I agree with O_and_O you can reduce it to internet standards 72 DPI or keep a larger format, say for printing.


----------



## LONGHAIR (Jun 11, 2002)

O_and_O is right, the only place I've seen "opitimize" is in an animation program. It is used to reduce the size of the file while keeping the outward appearance the same. Mine is adjustable as far as the "quality/file size" issue goes. If you "over do it" you can see the difference. At the highest quality level most of what happens is a slight reduction of color depth and removal of duplicate frames. If the image is a simple graphic w/o complicated shade/shadows, etc the difference will be minimal. (there isn't much for the program to do to it) If the image is more "photo-realistic" you will notice a greater quality difference.

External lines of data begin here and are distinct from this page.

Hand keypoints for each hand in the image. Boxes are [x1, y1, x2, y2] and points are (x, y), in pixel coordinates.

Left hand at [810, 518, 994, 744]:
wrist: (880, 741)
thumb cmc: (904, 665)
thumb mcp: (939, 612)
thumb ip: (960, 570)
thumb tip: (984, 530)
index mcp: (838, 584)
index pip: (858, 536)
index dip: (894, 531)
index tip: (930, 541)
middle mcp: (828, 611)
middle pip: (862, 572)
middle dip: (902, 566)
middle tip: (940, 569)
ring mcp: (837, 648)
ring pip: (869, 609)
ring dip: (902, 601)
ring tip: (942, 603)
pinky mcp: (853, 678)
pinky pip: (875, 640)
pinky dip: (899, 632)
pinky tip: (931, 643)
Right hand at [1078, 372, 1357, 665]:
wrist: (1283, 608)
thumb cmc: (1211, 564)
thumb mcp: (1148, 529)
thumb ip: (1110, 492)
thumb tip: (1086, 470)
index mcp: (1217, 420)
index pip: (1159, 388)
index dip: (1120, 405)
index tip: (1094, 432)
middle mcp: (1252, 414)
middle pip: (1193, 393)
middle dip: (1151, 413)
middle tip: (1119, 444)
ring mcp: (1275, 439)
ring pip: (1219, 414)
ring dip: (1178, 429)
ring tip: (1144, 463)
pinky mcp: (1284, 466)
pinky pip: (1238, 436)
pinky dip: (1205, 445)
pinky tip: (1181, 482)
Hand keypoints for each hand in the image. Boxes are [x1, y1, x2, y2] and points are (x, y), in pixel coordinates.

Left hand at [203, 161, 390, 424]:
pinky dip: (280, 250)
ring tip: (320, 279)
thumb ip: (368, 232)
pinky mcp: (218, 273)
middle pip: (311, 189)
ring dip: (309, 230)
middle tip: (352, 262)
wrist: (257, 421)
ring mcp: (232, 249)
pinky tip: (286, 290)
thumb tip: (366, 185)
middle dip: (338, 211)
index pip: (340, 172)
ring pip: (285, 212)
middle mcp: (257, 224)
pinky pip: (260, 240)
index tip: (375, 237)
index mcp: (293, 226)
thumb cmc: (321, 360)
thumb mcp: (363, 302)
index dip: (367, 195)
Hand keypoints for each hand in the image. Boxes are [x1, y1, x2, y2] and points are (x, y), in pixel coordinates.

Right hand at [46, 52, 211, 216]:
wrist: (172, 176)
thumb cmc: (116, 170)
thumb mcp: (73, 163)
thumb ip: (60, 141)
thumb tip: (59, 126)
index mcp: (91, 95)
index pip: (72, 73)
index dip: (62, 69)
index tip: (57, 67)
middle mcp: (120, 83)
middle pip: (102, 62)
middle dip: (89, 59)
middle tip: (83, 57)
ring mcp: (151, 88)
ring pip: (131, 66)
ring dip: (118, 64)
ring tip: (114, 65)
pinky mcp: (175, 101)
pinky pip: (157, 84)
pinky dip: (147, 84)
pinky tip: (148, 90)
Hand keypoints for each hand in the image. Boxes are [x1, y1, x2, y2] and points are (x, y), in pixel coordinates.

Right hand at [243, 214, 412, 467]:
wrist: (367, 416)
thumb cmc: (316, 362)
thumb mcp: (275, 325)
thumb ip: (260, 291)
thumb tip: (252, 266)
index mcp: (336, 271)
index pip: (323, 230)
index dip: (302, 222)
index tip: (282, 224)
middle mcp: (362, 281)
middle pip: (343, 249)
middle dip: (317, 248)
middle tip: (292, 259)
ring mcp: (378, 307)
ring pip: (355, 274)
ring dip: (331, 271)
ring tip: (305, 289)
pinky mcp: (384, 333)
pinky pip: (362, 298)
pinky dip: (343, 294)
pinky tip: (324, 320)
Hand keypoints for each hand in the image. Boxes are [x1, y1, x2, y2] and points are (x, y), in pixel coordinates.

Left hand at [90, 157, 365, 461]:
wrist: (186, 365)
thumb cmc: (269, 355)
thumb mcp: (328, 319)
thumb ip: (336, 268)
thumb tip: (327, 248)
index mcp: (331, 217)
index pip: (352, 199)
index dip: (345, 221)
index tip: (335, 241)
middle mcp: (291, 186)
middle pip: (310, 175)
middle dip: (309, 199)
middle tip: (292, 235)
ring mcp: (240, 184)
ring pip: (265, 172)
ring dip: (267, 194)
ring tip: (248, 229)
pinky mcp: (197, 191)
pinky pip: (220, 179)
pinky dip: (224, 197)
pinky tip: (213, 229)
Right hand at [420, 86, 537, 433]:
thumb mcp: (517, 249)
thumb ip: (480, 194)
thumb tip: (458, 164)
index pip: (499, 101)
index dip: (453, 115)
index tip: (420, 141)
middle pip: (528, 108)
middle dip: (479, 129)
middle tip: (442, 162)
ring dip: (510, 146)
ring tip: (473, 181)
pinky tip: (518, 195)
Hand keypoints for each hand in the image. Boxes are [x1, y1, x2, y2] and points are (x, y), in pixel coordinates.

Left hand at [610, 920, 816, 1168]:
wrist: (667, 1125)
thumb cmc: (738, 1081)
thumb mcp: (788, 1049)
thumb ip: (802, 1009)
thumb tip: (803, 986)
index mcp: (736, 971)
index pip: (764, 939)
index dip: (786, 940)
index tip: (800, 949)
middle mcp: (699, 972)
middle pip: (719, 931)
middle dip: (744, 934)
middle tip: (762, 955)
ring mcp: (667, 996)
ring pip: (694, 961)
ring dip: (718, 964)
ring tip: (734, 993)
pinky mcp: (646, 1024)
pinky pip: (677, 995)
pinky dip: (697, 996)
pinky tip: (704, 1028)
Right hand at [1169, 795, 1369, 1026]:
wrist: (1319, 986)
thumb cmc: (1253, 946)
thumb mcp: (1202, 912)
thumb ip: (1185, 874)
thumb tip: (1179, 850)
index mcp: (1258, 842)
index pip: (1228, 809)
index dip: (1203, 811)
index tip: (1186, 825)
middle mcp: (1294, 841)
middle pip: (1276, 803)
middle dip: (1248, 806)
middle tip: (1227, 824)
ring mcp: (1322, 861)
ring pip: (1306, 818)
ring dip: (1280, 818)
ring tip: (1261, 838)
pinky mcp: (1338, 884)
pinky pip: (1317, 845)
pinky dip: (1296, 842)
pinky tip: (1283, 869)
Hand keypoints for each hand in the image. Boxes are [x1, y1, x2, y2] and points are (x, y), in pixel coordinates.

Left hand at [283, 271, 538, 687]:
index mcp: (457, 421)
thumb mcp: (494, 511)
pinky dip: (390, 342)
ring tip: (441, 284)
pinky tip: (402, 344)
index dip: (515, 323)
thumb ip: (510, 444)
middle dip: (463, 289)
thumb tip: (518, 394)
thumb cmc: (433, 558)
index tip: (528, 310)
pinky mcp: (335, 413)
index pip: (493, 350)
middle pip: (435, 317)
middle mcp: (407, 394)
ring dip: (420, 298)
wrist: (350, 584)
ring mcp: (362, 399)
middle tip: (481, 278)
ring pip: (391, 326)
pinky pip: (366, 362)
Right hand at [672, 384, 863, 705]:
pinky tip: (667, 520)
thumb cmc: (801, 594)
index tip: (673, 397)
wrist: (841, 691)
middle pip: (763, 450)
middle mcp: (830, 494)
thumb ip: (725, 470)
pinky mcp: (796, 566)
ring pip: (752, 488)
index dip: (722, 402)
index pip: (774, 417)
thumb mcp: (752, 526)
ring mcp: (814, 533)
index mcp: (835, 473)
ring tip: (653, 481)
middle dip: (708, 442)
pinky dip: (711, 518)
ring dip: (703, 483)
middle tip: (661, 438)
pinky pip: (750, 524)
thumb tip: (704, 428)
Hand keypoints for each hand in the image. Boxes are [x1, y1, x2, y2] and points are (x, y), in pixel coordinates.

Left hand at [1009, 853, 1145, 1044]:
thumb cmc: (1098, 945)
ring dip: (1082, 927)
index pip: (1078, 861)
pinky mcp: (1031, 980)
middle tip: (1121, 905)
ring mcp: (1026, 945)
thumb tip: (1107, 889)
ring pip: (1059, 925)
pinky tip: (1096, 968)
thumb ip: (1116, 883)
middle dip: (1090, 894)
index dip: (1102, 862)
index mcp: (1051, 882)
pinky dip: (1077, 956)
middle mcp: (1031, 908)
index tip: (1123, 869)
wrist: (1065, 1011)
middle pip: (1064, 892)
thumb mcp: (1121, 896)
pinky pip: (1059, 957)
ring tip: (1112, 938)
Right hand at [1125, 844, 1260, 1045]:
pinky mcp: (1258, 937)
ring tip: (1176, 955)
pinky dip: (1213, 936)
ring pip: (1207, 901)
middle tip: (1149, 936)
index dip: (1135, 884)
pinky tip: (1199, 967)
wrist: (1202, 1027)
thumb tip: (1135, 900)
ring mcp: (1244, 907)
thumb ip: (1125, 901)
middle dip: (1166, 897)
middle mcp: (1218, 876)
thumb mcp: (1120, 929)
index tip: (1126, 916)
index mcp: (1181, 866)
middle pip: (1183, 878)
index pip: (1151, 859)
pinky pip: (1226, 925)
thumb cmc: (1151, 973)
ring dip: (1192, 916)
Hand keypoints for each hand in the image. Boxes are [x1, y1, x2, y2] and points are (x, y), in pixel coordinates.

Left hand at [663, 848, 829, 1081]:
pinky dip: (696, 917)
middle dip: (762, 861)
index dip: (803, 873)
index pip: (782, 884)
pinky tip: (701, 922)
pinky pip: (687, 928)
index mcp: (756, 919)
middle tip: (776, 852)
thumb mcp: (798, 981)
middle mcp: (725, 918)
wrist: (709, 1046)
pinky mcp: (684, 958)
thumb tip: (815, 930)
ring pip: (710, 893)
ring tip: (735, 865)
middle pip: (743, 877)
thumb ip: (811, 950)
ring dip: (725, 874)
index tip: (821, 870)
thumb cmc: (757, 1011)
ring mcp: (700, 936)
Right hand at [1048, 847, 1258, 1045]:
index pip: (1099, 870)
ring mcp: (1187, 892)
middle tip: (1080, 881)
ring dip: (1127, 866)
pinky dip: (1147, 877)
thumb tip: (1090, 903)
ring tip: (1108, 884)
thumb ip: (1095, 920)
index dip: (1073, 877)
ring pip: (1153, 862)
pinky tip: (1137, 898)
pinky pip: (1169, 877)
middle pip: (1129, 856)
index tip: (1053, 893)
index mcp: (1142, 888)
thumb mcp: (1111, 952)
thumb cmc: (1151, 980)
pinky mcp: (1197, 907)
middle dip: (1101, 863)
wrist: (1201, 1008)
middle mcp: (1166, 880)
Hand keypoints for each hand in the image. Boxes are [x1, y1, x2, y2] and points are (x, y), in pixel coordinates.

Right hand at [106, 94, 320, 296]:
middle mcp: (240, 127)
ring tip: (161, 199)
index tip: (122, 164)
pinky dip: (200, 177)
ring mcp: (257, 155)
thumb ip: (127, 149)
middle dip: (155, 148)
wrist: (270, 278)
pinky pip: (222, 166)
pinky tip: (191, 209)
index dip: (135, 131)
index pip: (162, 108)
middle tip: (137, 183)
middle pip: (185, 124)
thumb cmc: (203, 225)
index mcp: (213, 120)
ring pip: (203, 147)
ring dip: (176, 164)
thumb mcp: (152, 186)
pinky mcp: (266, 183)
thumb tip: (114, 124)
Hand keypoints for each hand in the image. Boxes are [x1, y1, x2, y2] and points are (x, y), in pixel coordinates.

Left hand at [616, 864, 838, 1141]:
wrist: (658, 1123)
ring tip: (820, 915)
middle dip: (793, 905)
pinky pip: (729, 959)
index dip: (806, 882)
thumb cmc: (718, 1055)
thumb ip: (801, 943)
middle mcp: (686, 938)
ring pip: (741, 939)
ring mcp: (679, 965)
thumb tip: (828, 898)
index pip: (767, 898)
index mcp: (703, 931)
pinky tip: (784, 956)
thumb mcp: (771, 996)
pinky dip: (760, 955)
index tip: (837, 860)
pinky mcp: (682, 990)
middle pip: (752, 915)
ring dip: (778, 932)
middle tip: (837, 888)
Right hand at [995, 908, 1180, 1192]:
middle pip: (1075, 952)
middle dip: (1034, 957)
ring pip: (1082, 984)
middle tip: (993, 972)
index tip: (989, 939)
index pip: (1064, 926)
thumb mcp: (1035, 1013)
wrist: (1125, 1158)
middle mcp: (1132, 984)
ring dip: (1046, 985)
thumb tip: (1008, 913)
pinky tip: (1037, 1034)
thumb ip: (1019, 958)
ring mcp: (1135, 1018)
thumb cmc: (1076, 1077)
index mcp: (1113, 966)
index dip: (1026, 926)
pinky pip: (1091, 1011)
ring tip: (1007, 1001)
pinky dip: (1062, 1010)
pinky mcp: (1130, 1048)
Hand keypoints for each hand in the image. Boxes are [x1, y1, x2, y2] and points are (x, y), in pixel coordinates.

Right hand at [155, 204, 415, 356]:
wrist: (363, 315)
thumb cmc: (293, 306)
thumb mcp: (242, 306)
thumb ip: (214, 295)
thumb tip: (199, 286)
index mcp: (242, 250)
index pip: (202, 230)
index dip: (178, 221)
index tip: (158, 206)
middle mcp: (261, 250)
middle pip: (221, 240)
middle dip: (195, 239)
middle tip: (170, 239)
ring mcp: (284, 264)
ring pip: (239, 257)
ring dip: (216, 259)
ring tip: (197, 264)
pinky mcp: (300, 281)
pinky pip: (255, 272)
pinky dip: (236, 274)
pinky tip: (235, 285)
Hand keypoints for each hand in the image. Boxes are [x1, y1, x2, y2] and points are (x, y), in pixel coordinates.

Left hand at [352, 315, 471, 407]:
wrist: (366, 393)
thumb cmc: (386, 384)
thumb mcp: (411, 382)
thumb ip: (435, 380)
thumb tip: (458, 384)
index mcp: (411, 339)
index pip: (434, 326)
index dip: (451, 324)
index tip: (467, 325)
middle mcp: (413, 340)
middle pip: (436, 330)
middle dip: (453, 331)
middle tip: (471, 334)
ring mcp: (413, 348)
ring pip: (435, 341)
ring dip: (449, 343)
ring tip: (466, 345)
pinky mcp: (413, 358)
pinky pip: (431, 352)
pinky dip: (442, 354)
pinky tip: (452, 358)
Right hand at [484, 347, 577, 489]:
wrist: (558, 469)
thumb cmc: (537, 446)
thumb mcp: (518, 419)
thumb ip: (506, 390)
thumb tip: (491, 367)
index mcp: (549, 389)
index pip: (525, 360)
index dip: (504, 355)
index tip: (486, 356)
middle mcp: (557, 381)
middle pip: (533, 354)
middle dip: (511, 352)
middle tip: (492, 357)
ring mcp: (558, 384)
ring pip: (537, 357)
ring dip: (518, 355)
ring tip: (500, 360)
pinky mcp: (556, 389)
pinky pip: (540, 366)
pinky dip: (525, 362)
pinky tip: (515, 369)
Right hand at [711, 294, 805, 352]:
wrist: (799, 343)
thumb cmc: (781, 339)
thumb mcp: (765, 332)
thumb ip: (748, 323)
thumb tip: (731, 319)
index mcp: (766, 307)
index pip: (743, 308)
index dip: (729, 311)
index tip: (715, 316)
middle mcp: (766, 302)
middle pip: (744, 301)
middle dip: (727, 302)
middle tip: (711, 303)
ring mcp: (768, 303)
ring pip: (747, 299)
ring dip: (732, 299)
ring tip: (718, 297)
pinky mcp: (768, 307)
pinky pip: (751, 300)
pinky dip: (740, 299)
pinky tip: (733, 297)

Here is an example of what happens:
The cup on the left is a photo converted to .gif,which reduces the quality some itself. It contains 255 as it is now. When optimized to the smallest file size (in my program) it only has 31 colors. You can see the jaggedness and even complete color loss/change that occurs when you cut down the number of different colors available. I put the 2 pics together as one image for the demonstration. The first thing you notice is that the pure white background was one of the colors eliminated. 
I probably just went a lot deeper than you wanted .........but oh well, at least you can see the difference now.


----------